> [Exercise directions]
The records below must be reproduced exactly, excluding any pictures.

(Bounding boxes with keypoints)
•••••

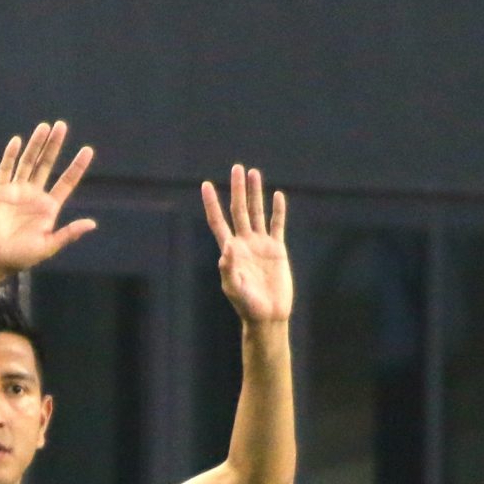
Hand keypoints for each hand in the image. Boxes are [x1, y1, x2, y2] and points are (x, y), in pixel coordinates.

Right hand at [0, 121, 96, 275]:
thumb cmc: (20, 257)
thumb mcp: (48, 246)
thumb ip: (68, 234)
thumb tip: (92, 224)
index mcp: (48, 207)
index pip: (66, 182)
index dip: (77, 166)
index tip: (88, 150)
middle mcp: (34, 195)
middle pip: (47, 164)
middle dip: (54, 146)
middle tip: (62, 126)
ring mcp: (16, 191)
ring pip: (28, 162)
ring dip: (36, 145)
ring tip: (44, 127)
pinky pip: (6, 170)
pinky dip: (10, 156)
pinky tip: (17, 142)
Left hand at [202, 164, 291, 327]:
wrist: (268, 315)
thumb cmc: (247, 306)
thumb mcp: (234, 289)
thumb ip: (229, 270)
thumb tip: (227, 249)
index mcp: (230, 251)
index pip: (218, 222)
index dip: (212, 204)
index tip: (206, 185)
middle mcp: (244, 243)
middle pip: (239, 210)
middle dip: (237, 189)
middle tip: (236, 168)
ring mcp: (261, 245)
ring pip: (257, 212)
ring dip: (255, 193)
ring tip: (254, 173)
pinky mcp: (277, 249)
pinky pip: (277, 225)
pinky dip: (278, 211)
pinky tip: (277, 196)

•••••

> [Exercise response]
Hand keypoints for each hand in the image. Boxes are [x1, y1, x2, y2] and points are (x, y), in pixel coordinates.

Right hand at [0, 121, 96, 275]:
thumb cmc: (20, 257)
thumb mcp: (48, 246)
thumb ip: (68, 234)
thumb tip: (92, 224)
index mcp: (48, 207)
index pip: (66, 182)
index dip: (77, 166)
index tip: (88, 150)
middle mcp: (34, 195)
middle pip: (47, 164)
middle dip: (54, 146)
middle tip: (62, 126)
ring mcp: (16, 191)
ring pip: (28, 162)
ring dip: (36, 145)
ring tip: (44, 127)
pinky pip: (6, 170)
pinky dip: (10, 156)
pinky tip: (17, 142)
Left hand at [202, 164, 291, 327]:
wrist: (268, 315)
thumb cmc: (247, 306)
thumb mcp: (234, 289)
thumb ip: (229, 270)
thumb tip: (227, 249)
index mcp: (230, 251)
index pip: (218, 222)
index dip: (212, 204)
index tip: (206, 185)
middle mcp: (244, 243)
middle pip: (239, 210)
middle dip: (237, 189)
middle tip: (236, 168)
ring mcp: (261, 245)
ring pip: (257, 212)
ring dip: (255, 193)
ring tip: (254, 173)
pinky mcp: (277, 249)
pinky pip: (277, 225)
pinky dip: (278, 211)
pinky tip: (277, 196)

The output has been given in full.